Word for word, restate every line of the material.
BEGIN Records to use
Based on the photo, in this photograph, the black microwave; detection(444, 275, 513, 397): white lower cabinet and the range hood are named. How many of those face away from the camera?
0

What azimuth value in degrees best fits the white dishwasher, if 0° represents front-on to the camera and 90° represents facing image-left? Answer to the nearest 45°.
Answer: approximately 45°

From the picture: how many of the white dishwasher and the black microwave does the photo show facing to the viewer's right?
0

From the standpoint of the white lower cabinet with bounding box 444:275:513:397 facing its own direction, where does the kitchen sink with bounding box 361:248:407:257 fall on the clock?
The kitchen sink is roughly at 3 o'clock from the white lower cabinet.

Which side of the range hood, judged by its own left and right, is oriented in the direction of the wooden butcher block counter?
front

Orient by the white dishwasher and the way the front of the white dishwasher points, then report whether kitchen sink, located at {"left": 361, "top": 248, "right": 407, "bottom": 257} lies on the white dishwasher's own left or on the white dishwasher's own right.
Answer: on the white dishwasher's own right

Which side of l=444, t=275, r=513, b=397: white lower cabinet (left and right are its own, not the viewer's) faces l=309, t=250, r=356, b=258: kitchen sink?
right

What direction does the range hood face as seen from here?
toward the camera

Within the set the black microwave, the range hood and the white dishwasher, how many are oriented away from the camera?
END Records to use
▸ Final answer:
Based on the photo, in this photograph, the black microwave; detection(444, 275, 513, 397): white lower cabinet and the range hood are named. How many of those face away from the camera?
0

What azimuth value in degrees best fits the white dishwasher, if 0° represents front-on to the camera and 90° represents facing image-left? Answer to the nearest 45°.
Answer: approximately 45°

From the picture: how many of the white dishwasher and the black microwave does the photo show facing to the viewer's right?
0

From the standpoint of the white lower cabinet with bounding box 444:275:513:397 facing its own direction, where does the kitchen sink with bounding box 361:248:407:257 fall on the clock?
The kitchen sink is roughly at 3 o'clock from the white lower cabinet.

Which side of the range hood, judged by its own left and right, is oriented in the direction of the wooden butcher block counter?
front

Orient by the white dishwasher and the way the front of the white dishwasher points, then report whether kitchen sink, located at {"left": 361, "top": 248, "right": 407, "bottom": 257} lies on the white dishwasher's own left or on the white dishwasher's own right.
Answer: on the white dishwasher's own right

Which side of l=444, t=275, r=513, b=397: white lower cabinet (left and right are its own, not the viewer's) faces l=309, t=250, r=356, b=258: kitchen sink?
right

What direction does the range hood face as seen from here?
toward the camera

Within the set the black microwave, the range hood and the white dishwasher, how many are oriented away from the camera?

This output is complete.